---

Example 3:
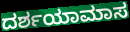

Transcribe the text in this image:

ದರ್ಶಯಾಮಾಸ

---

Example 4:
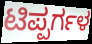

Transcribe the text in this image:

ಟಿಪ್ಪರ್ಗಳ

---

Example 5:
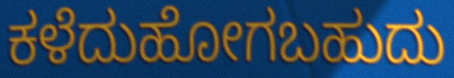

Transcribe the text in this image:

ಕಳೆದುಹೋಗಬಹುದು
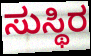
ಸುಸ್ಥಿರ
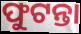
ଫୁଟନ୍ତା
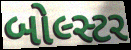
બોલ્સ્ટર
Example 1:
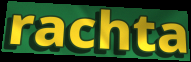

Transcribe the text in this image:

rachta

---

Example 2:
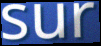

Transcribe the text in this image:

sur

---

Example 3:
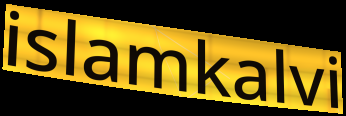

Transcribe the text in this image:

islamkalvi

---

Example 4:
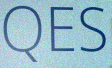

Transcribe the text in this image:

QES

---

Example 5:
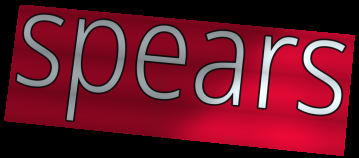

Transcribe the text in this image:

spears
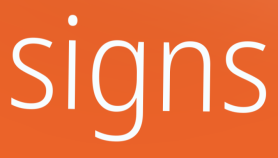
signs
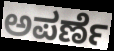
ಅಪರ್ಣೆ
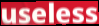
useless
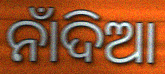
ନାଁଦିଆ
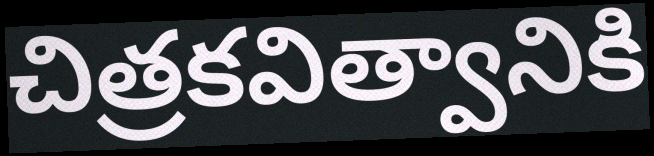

* * * * *

→ Directions for this task:
Please make an exact copy of the records, leaving out any picture.

→ Problem solution:
---

Example 3:

Transcribe the text in this image:

ದರ್ಶಯಾಮಾಸ

---

Example 4:

Transcribe the text in this image:

ಟಿಪ್ಪರ್ಗಳ

---

Example 5:

Transcribe the text in this image:

ಕಳೆದುಹೋಗಬಹುದು
ಸುಸ್ಥಿರ
ଫୁଟନ୍ତା
બોલ્સ્ટર
Example 1:

Transcribe the text in this image:

rachta

---

Example 2:

Transcribe the text in this image:

sur

---

Example 3:

Transcribe the text in this image:

islamkalvi

---

Example 4:

Transcribe the text in this image:

QES

---

Example 5:

Transcribe the text in this image:

spears
signs
ಅಪರ್ಣೆ
useless
ନାଁଦିଆ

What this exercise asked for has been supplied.